In the question-and-answer session, Lapointe admonished parents who allow their children to have a computer in their room without any supervision. He said that parents must get involved and monitor what their children are doing. He acknowledged that there is a lot of horrible material out there, which at least the Vancouver Sun does not print, but he said that the paper is "fighting a losing battle": "There are more and more and more assaults on our desire to be decent. It's becoming a harder and harder game to stay out of and there are more and more things dragging us into it."

In his talk, Lapointe said, "The simplest principle to explain in journalism is often the hardest to enforce," referring to the principle of "minimizing harm," which "means assessing gathered information with a view to reducing the damage it would cause." It means restraining one's ability to tell a story if there is merely salacious or harmful content, he explained, and demonstrating compassion to those who might be adversely by a story, to children and to those grieving, as well as respecting other cultures and traditions, apprehending the potential motives of interviewees and respecting privacy. "In other words," he said, "it means not publishing everything you know; restraining yourself if there's not an abiding public interest to know."

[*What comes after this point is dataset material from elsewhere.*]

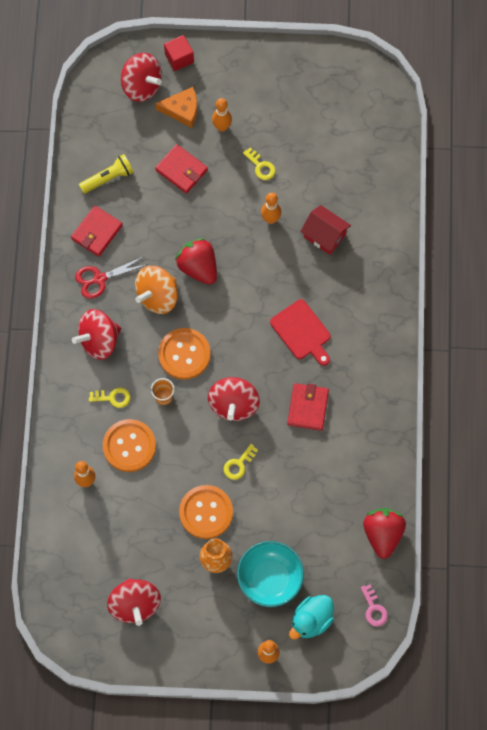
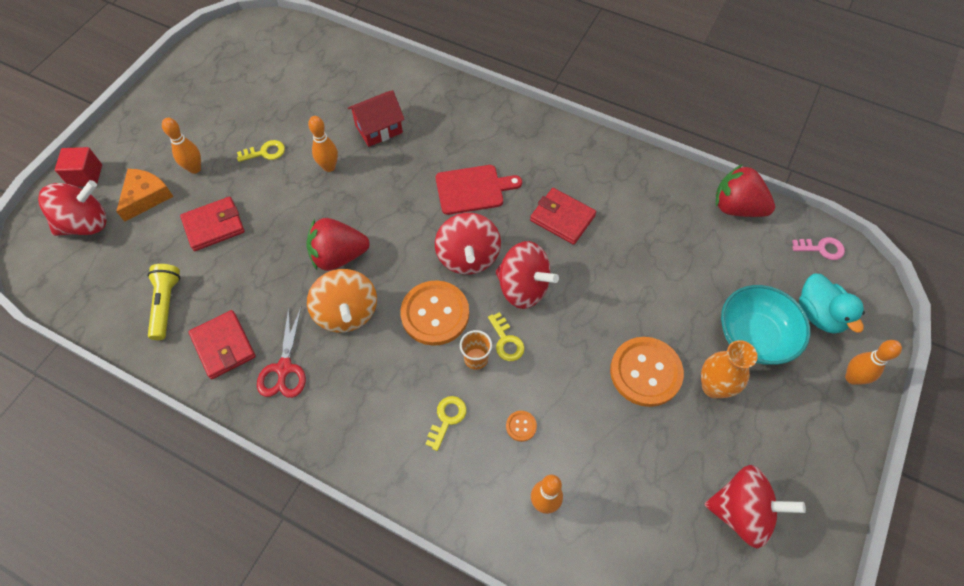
camera: 65 degrees left, 10 degrees down
red spinning top [72,309,121,360] -> red spinning top moved to [435,213,501,275]
orange button [103,419,156,472] -> orange button [506,411,537,442], size x0.42
yellow key [224,444,258,480] -> yellow key moved to [488,312,525,361]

But the "public interest" is hard to define and it has a more intuitive, subjective quality than most would like, he admitted. Objectivity is "an illusion" and fairness might be a better way to describe what journalists are seeking in their coverage, he said: "Let's be clear, journalism is not about publishing the truth, but about pursuing it."

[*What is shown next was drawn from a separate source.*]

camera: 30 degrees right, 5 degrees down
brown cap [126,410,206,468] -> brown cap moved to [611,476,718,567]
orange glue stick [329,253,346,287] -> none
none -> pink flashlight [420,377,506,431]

Journalists have good intentions, assured Lapointe, but they make mistakes. There are thousands of decisions to be made for every paper that's published and these decisions are being made by human beings. "We should be surprised that more doesn't go wrong," he said, adding that what material is presented to an audience is "more of an art than a science."

Under the rubric of "minimizing harm," journalists must ask themselves such questions as whether repeating the content of a hate crime re-victimizes people, said Lapointe. "I'd argue that the ethical dilemmas are countless in today's newsrooms and they are magnified and accelerated by the arrival of an all-day, all-night news cycle that requires fast and fastidious handling of complex and often uncomfortable information."

Given this, there are a few tenets that the profession should follow in deciding what to publish, he explained. First, journalists should ask themselves who benefits more from a story: the audience or the person/group/service seeking publicity? Second, how little information is needed to tell the story? The role of the journalist is increasingly to curate, to authenticate, to separate the good from the bad information, said Lapointe. Finally, journalists should think like their audience, respect their values, recognize their moods and tastes and not push them around on these: "Remember, we live among people."

One in two stories printed contains a factual error, said Lapointe. "Despite our responsibilities, we're never perfect," he said of journalists, but "we are contrite when we misstep and we seek forgiveness for our human frailty."